Namun, beberapa kasus yang terjadi, saat pasien baru mengonsumsi obat sekitar satu bulan dan sudah merasa sehat obat tersebut tidak dilanjutkan. Hal inilah yang berbahaya terhadap kesembuhan penyakitnya. "Akibatnya TBC ini kebal obat. TBC kebal obat ini pengobatannya lebih sulit," kata dia.
Ia mengemukakan beberapa waktu lalu ada kasus seorang anak penderita TBC kebal obat sehingga harus disuntik setiap hari selama enam bulan.
Baca juga: Kemarin, virus corona di 14 negara hingga Indonesia bebas TBC
Baca juga: Lakukan TOSS untuk eliminasi kasus TBC
Namun saat ini, ujar Rina, pengobatan TBC yang kebal obat sudah bisa dalam bentuk kemasan atau bisa diminum, tetapi jumlah obatnya cukup banyak. "Masa pengobatannya masih 18 bulan dan efek sampingnya lebih banyak," ujar dia.

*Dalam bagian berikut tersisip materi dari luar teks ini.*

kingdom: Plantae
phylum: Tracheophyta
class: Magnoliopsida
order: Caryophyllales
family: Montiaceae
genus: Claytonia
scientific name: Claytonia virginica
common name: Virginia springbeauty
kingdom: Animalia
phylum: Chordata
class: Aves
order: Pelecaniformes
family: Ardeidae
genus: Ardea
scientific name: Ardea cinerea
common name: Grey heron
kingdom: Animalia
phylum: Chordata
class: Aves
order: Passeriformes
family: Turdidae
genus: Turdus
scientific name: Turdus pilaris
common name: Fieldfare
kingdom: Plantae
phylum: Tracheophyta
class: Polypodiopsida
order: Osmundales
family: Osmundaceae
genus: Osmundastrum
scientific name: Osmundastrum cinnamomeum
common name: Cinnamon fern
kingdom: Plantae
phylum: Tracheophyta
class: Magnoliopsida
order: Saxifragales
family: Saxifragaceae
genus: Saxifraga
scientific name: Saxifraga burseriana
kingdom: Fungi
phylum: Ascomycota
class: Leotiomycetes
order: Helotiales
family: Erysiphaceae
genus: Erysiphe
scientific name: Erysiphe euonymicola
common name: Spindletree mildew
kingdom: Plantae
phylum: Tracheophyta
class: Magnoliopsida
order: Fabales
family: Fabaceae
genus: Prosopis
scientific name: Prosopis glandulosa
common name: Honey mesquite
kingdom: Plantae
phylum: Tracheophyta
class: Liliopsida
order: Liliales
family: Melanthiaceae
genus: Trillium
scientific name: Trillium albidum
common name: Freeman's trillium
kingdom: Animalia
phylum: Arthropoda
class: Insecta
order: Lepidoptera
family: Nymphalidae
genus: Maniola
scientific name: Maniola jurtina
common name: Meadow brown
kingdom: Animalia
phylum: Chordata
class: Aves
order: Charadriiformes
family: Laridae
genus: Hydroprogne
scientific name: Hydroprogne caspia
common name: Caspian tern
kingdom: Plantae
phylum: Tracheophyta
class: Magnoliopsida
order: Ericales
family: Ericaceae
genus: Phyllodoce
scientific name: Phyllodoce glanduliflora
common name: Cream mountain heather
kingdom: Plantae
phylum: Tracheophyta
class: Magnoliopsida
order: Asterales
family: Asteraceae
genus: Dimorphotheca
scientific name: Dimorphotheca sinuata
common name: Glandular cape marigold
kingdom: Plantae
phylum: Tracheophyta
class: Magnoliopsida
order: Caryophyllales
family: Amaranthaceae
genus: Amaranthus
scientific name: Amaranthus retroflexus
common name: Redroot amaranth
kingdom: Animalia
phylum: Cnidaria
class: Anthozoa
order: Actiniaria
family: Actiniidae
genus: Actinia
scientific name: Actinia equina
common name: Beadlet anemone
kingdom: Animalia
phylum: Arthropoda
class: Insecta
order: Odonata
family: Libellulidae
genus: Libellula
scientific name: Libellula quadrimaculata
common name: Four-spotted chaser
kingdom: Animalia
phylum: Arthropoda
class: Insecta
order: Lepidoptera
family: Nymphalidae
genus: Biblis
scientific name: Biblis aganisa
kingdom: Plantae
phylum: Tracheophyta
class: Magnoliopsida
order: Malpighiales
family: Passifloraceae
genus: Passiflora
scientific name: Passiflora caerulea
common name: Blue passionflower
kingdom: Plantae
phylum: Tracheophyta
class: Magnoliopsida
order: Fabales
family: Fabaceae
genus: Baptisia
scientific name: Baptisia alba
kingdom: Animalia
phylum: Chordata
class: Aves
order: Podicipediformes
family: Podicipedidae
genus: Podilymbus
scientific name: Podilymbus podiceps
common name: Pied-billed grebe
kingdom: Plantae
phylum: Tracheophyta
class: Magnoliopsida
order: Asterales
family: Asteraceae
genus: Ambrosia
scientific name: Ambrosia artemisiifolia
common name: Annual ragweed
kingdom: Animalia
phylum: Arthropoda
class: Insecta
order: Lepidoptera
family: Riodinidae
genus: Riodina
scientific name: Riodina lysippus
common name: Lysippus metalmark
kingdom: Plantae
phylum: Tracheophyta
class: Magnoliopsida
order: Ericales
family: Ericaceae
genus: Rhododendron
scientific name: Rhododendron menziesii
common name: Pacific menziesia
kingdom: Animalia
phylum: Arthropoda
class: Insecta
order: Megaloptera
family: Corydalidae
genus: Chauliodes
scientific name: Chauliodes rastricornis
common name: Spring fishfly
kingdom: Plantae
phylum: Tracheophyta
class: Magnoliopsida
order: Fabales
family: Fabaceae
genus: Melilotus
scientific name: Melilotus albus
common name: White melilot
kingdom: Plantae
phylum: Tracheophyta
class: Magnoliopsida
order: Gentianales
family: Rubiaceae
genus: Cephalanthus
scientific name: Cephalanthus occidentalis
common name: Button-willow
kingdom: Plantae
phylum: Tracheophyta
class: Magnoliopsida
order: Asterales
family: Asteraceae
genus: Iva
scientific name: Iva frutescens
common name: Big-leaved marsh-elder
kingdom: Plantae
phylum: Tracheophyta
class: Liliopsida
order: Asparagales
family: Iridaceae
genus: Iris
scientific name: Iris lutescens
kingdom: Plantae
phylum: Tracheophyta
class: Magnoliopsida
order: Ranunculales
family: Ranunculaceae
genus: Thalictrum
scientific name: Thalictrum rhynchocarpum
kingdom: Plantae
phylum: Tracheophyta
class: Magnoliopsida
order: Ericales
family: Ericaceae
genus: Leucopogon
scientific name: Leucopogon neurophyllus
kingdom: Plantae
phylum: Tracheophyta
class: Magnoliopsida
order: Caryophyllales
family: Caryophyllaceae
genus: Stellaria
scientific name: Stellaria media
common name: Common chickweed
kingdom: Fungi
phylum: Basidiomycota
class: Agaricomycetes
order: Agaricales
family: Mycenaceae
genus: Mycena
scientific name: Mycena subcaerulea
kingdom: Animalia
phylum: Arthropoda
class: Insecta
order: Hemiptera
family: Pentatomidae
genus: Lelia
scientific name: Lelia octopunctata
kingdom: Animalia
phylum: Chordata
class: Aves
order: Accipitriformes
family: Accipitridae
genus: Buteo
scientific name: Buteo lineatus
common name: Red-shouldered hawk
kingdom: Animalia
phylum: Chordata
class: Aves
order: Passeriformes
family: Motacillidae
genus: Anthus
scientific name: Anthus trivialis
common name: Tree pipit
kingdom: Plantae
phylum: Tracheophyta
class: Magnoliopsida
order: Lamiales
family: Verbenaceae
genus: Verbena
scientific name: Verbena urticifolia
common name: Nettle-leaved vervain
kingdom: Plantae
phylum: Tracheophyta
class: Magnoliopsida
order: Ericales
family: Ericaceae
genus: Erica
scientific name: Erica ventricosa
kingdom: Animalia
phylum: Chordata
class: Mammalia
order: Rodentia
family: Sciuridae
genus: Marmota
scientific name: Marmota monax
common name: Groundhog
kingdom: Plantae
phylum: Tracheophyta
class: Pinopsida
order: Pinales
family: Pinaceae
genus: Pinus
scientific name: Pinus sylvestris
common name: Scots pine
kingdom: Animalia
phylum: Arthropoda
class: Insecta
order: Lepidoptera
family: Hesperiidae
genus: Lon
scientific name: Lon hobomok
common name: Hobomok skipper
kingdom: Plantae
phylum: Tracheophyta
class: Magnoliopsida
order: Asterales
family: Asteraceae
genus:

Guna mencegah penyakit menular tersebut, ia menganjurkan orang tua agar memberikan vaksin Bacillus Calmette Guerin (BCG) pada anak. Selain itu, meskipun sehat setiap anak sebaiknya diberikan obat pencegah TBC.
"Obat pencegahan ini kita berikan kepada anak yang tidak sakit, namun kontak erat dengan pengidap TBC dewasa," ujarnya.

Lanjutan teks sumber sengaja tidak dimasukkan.